Sør-Bindalen or Sørbindalen is a former administrative entity in the Namdalen district of Trøndelag, Norway.  It was in existence from 1658 to 1852.  It is located in the present-day municipality of Bindal in Nordland county.

History
The ancient district of Bindalen belonged to Namdalen. However, in 1658, when the county (län) of Trondheim was ceded to Sweden in the Treaty of Roskilde, the status of the border district was ambiguous, with residents paying some taxes to Helgeland, in Nordland, and some to Namdalen. The decision was then made to redraw the county boundary to run down the fjord, assigning the northern part, Nord-Bindalen, to Nordland county, which remained in the Kingdom of Denmark-Norway, while the larger part remained in Trondheim county and became Sør-Bindalen and part of the Kingdom of Sweden. The two remained separate after Trøndelag county was reunited with Norway in 1660.

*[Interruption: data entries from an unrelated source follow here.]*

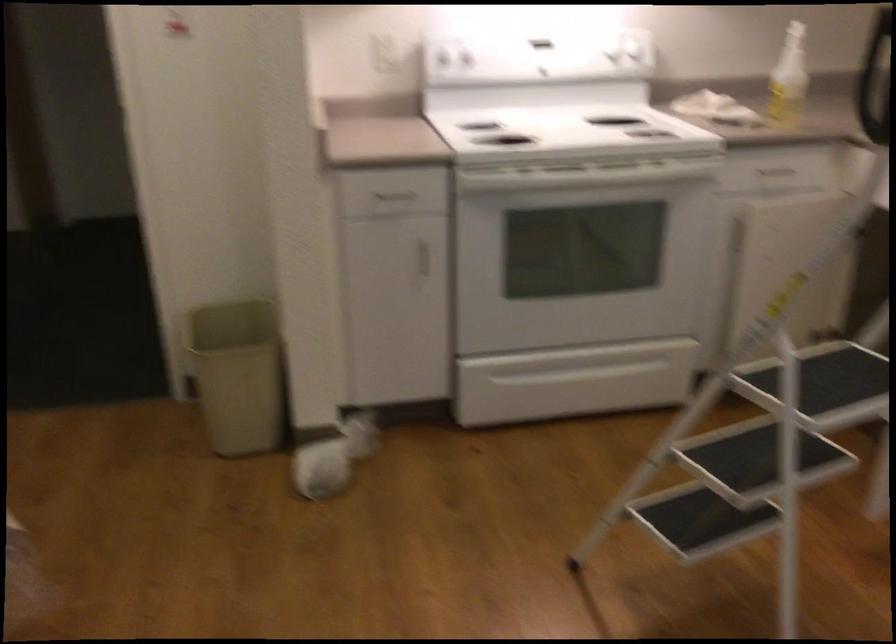
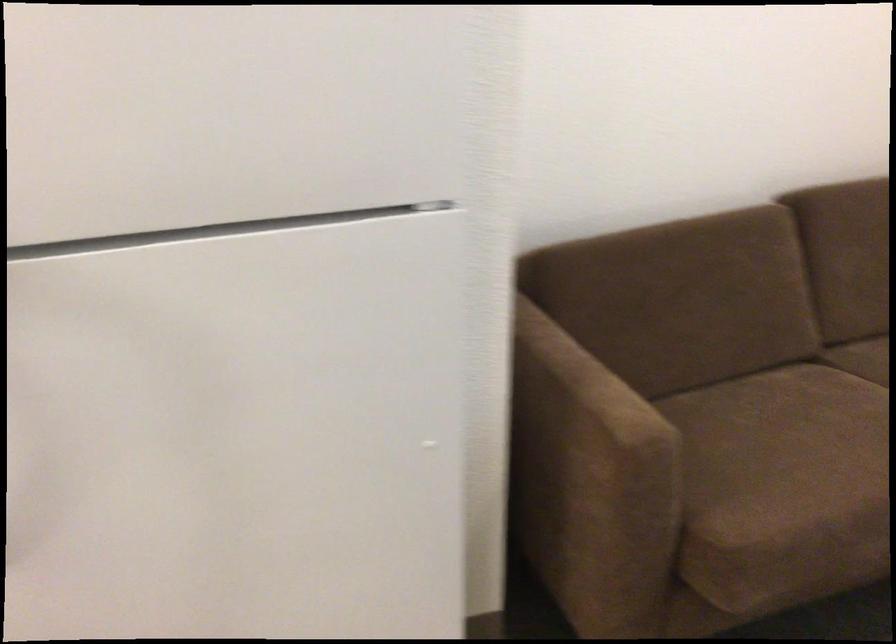
Based on the continuous images, in which direction is the camera rotating?

The camera rotated toward right-down.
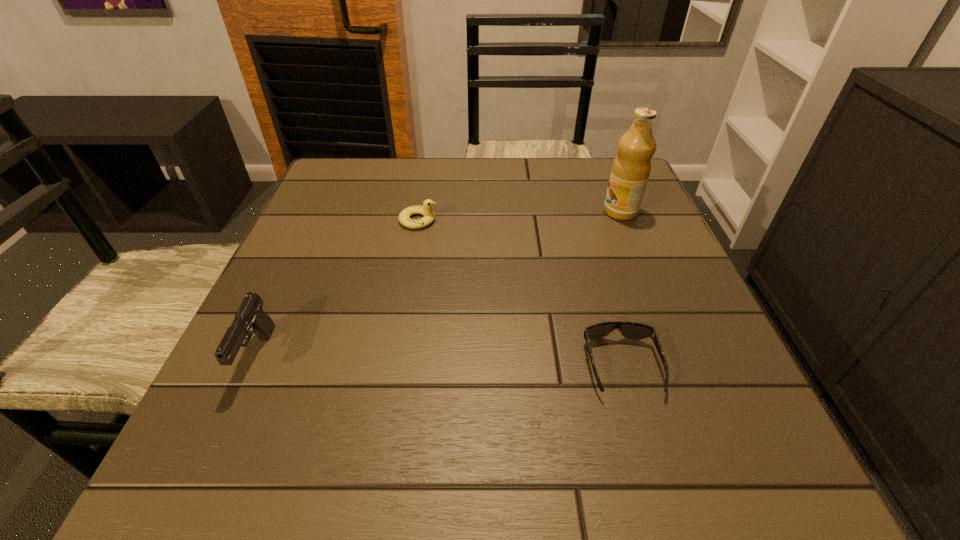
Locate an element on the screen. free space at the right edge is located at coordinates (590, 213).

What are the coordinates of `vacant space at the far left corner of the desktop` in the screenshot? It's located at (356, 204).

The image size is (960, 540). In order to click on free spot at the near left corner of the desktop in this screenshot , I will do `click(174, 469)`.

At what (x,y) coordinates should I click in order to perform the action: click on free space at the far right corner. Please return your answer as a coordinate pair (x, y). The height and width of the screenshot is (540, 960). Looking at the image, I should click on (585, 176).

In order to click on free point between the third tallest object and the sunglasses in this screenshot , I will do `click(520, 293)`.

I want to click on free space between the pistol and the olive oil, so click(x=440, y=284).

I want to click on free space between the pistol and the olive oil, so click(x=440, y=284).

Identify the location of blank region between the sunglasses and the pistol. The height and width of the screenshot is (540, 960). (x=440, y=361).

The image size is (960, 540). I want to click on vacant area that lies between the pistol and the third object from right to left, so click(x=338, y=288).

Locate an element on the screen. The width and height of the screenshot is (960, 540). empty location between the shortest object and the olive oil is located at coordinates (621, 289).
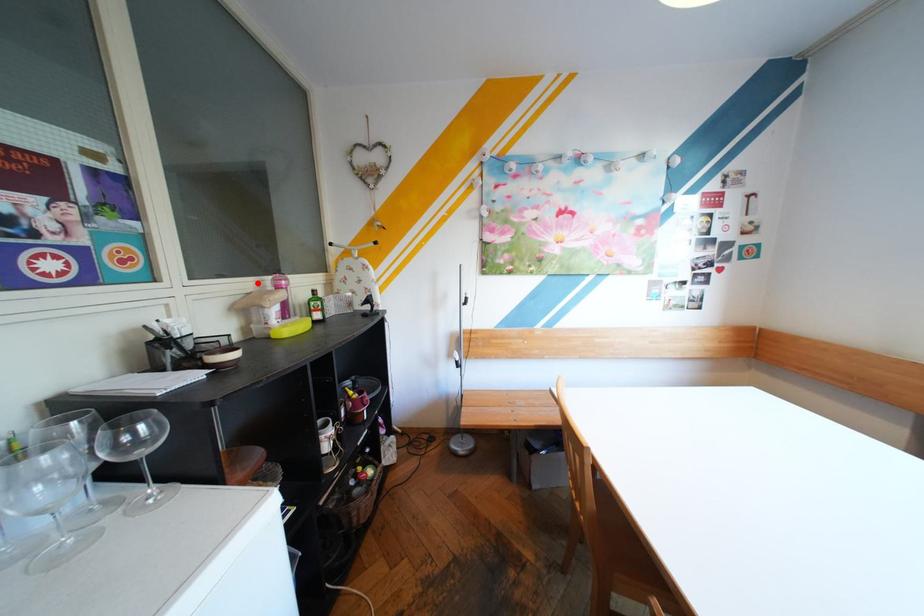
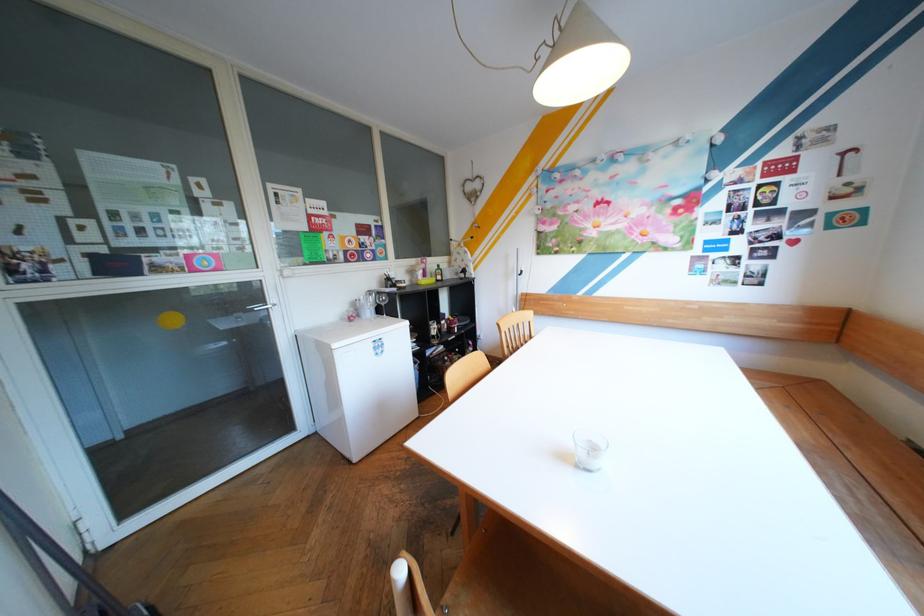
Find the pixel in the second image that matches the highlighted location in the first image.

(426, 261)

In 1815, a single parish of Bindalen was created from the larger parish of Brønnø, despite the secular division of the community.  Although the 1838 formannskapsdistrikt law divided the country into municipalities which were supposed to correspond to the church parishes, the parish of Bindalen (which straddled the county border) remained as the two separate municipalities of  Nord-Bindalen and Sør-Bindalen.